Tachyon: A File and Storage System for the Future of Computing

In the expansive world of software, I have a particular fondness and passion for the arcane yet critically important area of system software. For my entire career, whether as a programmer, kernel hack, or CEO, I have been involved with building companies and selling system software.

Generally speaking, system software is the entire operating system and related services that directly interface with the operating system. Software for networking, storage, compute, and (sometimes) security are examples of system software. You might think of system software as the plumbing of computing — and to extend the analogy, applications are the fixtures we all see and use. Not to put too fine a point on it, but without the plumbing, shit would be everywhere!

Innovations in system software tend to follow broad trajectories, given the dependence on hardware innovation and adoption of compute architectures in organizations. One of the most fundamental building blocks in system software is a piece of software called a file system, which is essentially a “file cabinet” of data. Without a file system, modern computers would not operate. At some point, all I/O and most data on a computer finds its way into a file system — making it one of the most indispensable system software components.

In 1990, I joined a company called Veritas Software that pioneered a new file system. The file system was so innovative for its time that it became the de-facto standard in nearly all datacenters. Of course, no one believed that building and selling a file system would amount to much. Boy were they wrong! The broad adoption of the Veritas File System (affectionately called VxFS) enabled Veritas to become a multi-billion-dollar revenue company.

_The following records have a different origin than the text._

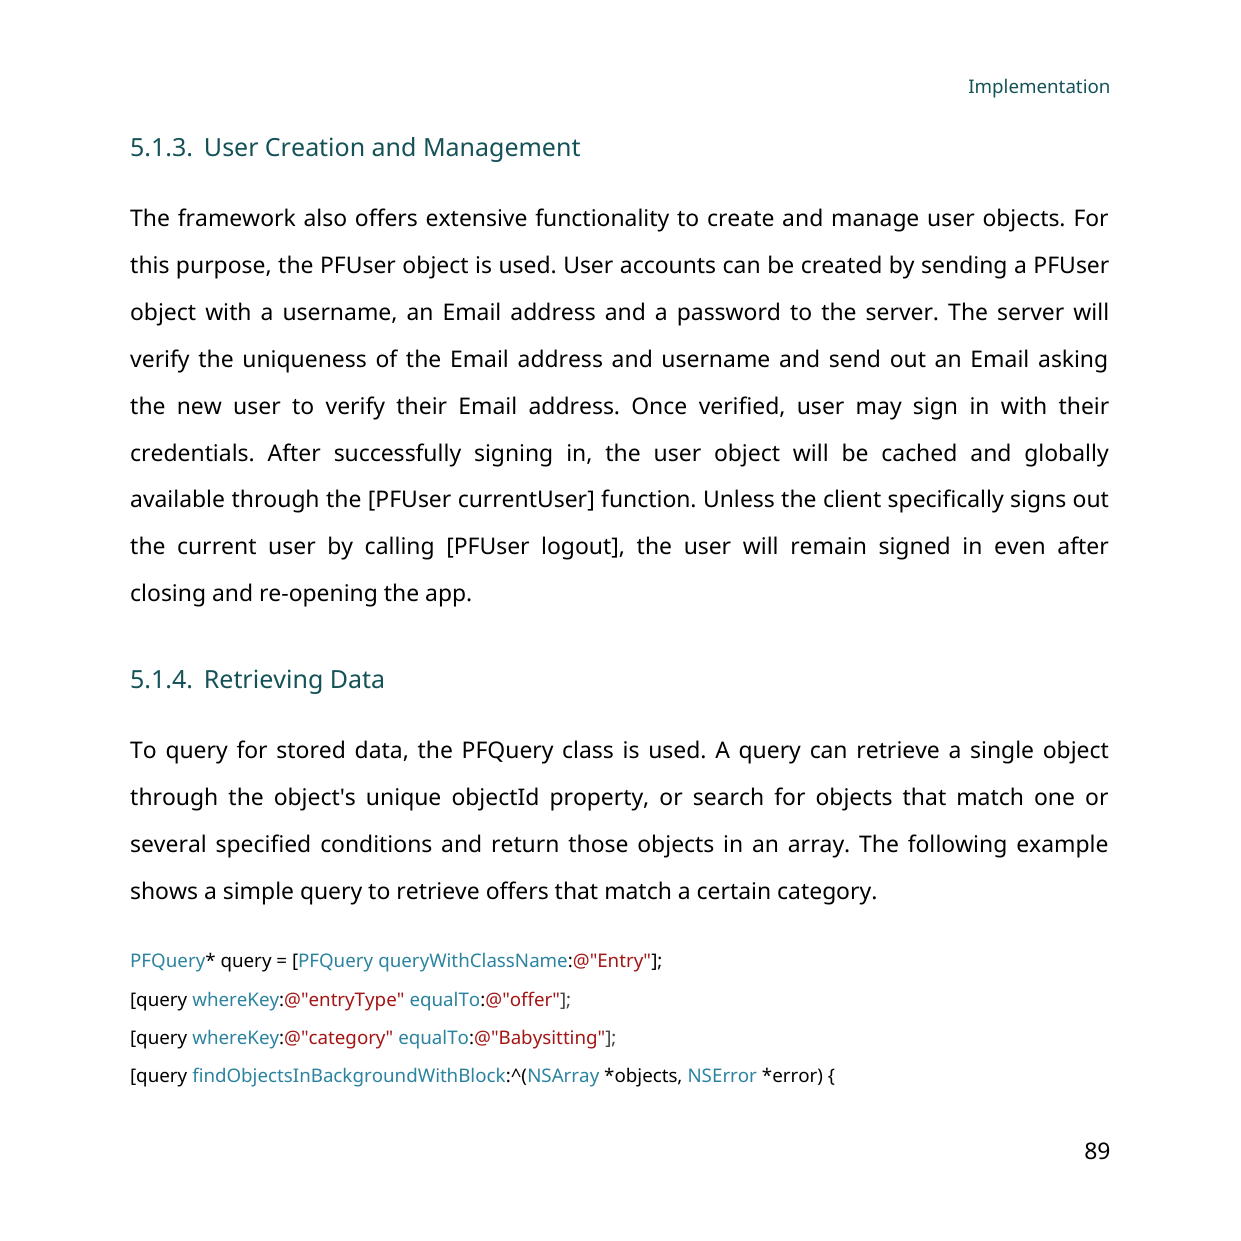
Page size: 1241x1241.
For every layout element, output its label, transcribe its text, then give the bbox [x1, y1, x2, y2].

text The framework also offers extensive functionality to create and manage user objects. For this purpose, the PFUser object is used. User accounts can be created by sending a PFUser object with a username, an Email address and a password to the server. The server will verify the uniqueness of the Email address and username and send out an Email asking the new user to verify their Email address. Once verified, user may sign in with their credentials. After successfully signing in, the user object will be cached and globally available through the [PFUser currentUser] function. Unless the client specifically signs out the current user by calling [PFUser logout], the user will remain signed in even after closing and re-opening the app. [130, 202, 1110, 608]
subtitle User Creation and Management [130, 130, 1110, 164]
list [query findObjectsInBackgroundWithBlock:^(NSArray *objects, NSError *error) { [130, 1062, 1110, 1088]
list [query whereKey:@"category" equalTo:@"Babysitting"]; [130, 1024, 1110, 1050]
list [query whereKey:@"entryType" equalTo:@"offer"]; [130, 986, 1110, 1012]
list PFQuery* query = [PFQuery queryWithClassName:@"Entry"]; [130, 948, 1110, 973]
text To query for stored data, the PFQuery class is used. A query can retrieve a single object through the object's unique objectId property, or search for objects that match one or several specified conditions and return those objects in an array. The following example shows a simple query to retrieve offers that match a certain category. [130, 734, 1110, 906]
subtitle Retrieving Data [130, 662, 1110, 696]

In the years since VxFS, however, there have been only incremental file system developments. File systems have always been designed for a disk-drive-centric storage environment, so today’s disk-based computing systems are well tuned and perfected. Little new innovation is needed. It’s a fundamental paradigm that has existed since the beginning of computing.

But the world is changing. As we confront unprecedented amounts of data, much of it in real-time, there is a shift from disk-centric to memory-centric computing. This shift requires a complete re-think in file — and storage — system design.

Memory-centric computing assumes that large working sets of data live in system memory (or RAM) as opposed to disk drives or solid-state disks (SSDs). We can reliably predict, with the cost of system memory decreasing, that memory for both storage and compute will be the exact same thing. Until now, we have always had tiered memory (RAM, disk drives, tape), which served to trade off cost and performance, and led to an entire computing architecture that has persisted for the past 40 years. Memory-centric computing will flatten this memory hierarchy and completely up-end compute architectures. It’s a revolutionary concept, one that has never existed before… and we are finally close to achieving this milestone.

This shift to memory-centric computing requires an entirely new file and storage system. And that’s where Tachyon comes in to play.

Tachyon is a memory-centric, fault-tolerant, distributed storage system, which enables reliable data sharing at memory-speed across a datacenter. Tachyon already supports many applications, with more to come, but will be especially valuable for big data applications. Think of Tachyon as the pioneer of next-generation file and storage systems, much like VERITAS was in the 1990s with VxFS.

So I am pleased to announce our investment in the company created by Haoyuan Li (“HY”), the co-inventor and lead of Tachyon and a Berkeley Ph.D. candidate (advised by top computer scientists Ion Stoica and Scott Shenker). HY drove the open source development of Tachyon at the U.C. Berkeley AMPLab, the birthplace of other industry-defining technologies such as Spark and Mesos.

HY’s insight and expertise — amplified by the incredible community working on the project — is bringing the next generation storage system to market. In less than two years, its industry traction is nothing short of phenomenal:

— Tachyon has more than 70 contributors from over 30 companies.

— Tachyon is deployed at more than 50 companies, some of which have deployed Tachyon with more than 100 nodes in production.

— It is the fastest-growing project in AMPLab history. Data also shows it is the fastest-growing project in the big data ecosystem.

One reason the IT community is going nuts over Tachyon is its ability to scale and perform with enterprise-class reliability. See for example this chart comparing Tachyon with today’s de-facto big data file system, HDFS:


As you can see, Tachyon linearly scales and blows HDFS away (even with HDFS running entirely in memory). Think of what this +100X performance boost will do for big data applications!

But that’s not all. As a general-purpose file system, Tachyon’s architecture supports data in traditional storage formats (e.g. HDFS, NFS) and modern workloads to power big data analytics.

Tachyon’s memory-centric architecture represents the future of storage. In fact, it’s the first new file system that was built from the ground up to take advantage of memory-centric compute architectures. With Tachyon as the “memory-centric” storage layer, our investments (including Databricks and Mesosphere) in the memory-centric infrastructure out of the “badass” Berkeley Data Analytics Stack (BDAS) — from big data storage to compute — is complete.

I am thrilled to be joining the board of HY’s company, currently dubbed Tachyon Nexus, based on the open source project Tachyon. We look forward to seeing this company become the next great software franchise delivering file and data management platform capabilities.